4E also handles the economy of actions much better. Most of the time, all of the players have something useful to do. Wizards don’t end up just sitting on the edge and pinging pointlessley with a crossbow because they ran out of spells; fighters don’t just wait 20 minutes for their turn to come round again so they can just roll to hit; everyone gets to do stuff.

Fighters, frankly, were pretty limited in 3E. Move (occasionally) and roll to hit. That was about it. In 4E they can choose all sorts of maneuvers and make all sorts of choices. The wizards had fun casting varied spells for a while, then ran out and sat out the rest of the combat, pretty much.

I also like that the dependence on magic items and buffs is reduced. In 3E, a character would start to resemble a christmas tree, he had so many magical items on him - and those items were *needed *to balance him against the other facets of the system (monsters, other PCs, and so on) - it was built right into the math of the game. Added to that was the morning buff ritual - OK, we’re all immune to poison, fire, we can all fly, we all have +5 to hit and +3 to AC, we all… blah blah… every single time.

I’m not saying 4E doesn’t have it’s weaknesses. A lot of the powers do feel very samey; skill challenges are a terrible mess; magic items and spells are pretty bland.

But I can’t agree that there is nothing that 4E does better than 3E. There’s plenty of stuff it does better, just like there’s splenty of stuff that 3E does better.
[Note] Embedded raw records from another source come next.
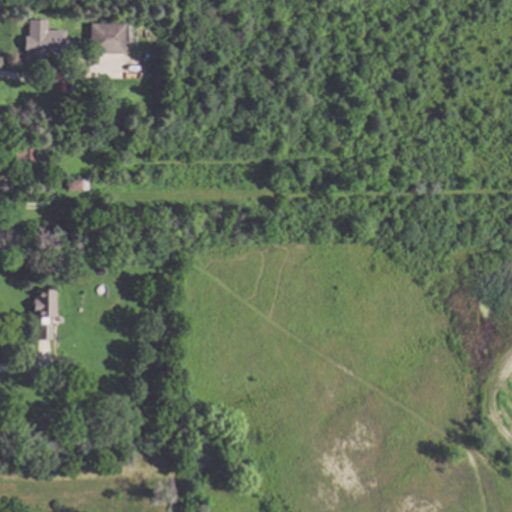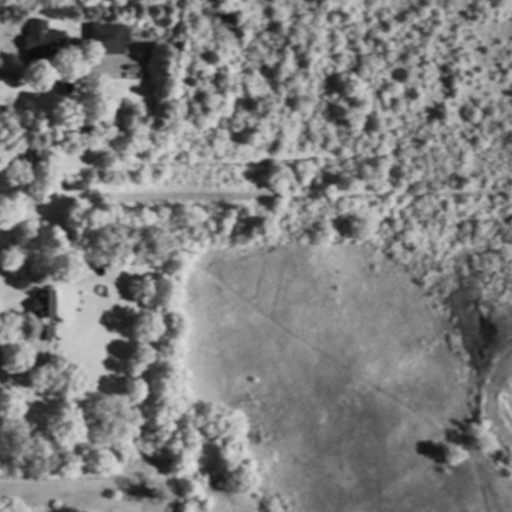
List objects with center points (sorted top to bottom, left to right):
building: (104, 39)
building: (104, 39)
building: (42, 40)
building: (41, 42)
road: (35, 78)
building: (24, 158)
building: (23, 162)
building: (72, 185)
building: (74, 185)
building: (42, 312)
building: (41, 313)
building: (57, 358)
road: (19, 369)
crop: (502, 382)
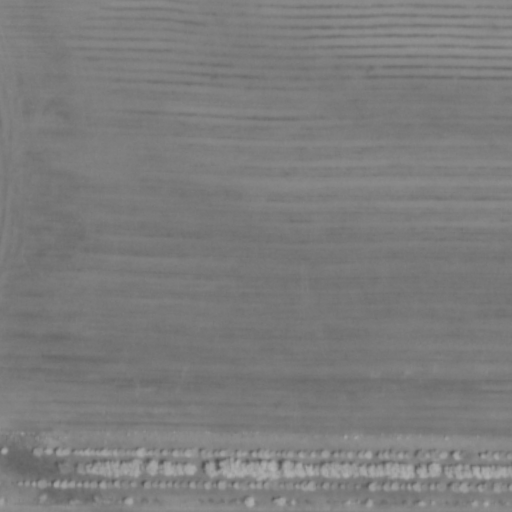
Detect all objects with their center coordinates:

I’m going to point you to the word ‘objectively’ in my statement. You like 4E’s handling of combat better. I like 3E’s better. Therefore, it’s not a criteria we can objectively compare. On the other hand, things like granularity and number of options for characters are things that can be compared, without resort to subjectivity.

Well, we all gotta play what we wanna play.

I like 3E. I don’t mean to give the impression that think 4E is better. But I do think that each system has its own strengths and weaknesses.

That’s a feature, not a bug. If you don’t like that simple way of playing, in 3.x, you had the option of just not playing a fighter. On the other hand, if you do like that simple way of playing, in 4e you don’t have an option of avoiding it.

So what was your option if you wanted to play a standard “fighter type” AND you wanted a variety of options each round?

From the core rules, maybe a monk. The splatbooks introduced some more interesting options (personally, I love the swashbuckler (from Complete Warrior, IIRC)).

Warrior cleric.

Seriously, the more I think about it, the more obvious this becomes to me - let’s assume that fighters didn’t have enough to do in 3E. I don’t agree, but it’s clear the 4E design team felt as you do. That only casters really always have something to do, both in an out of combat.

So, the solution they came up with wasn’t really a revamp of the fighter class or what it means to be a fighter - they just made the fighter a caster class. They made every class a caster class.

Bully, says you. Now everyone has something to do all the time, and all men are equal.

Well, if you really enjoy the style of game 4E has on offer, you can do it in 3E. The player characters would be two clerics and two sorcerers. One cleric focuses on Heals - he’s the Leader. The other on buffs and hand to hand. He’s the Defender. One sorcerer does crowd control - the Controller. The other does damage. The Striker.

So, by eliminating 90% of 3E’s options, you can accurately simulate 4th Edition. you don’t even need any house rules.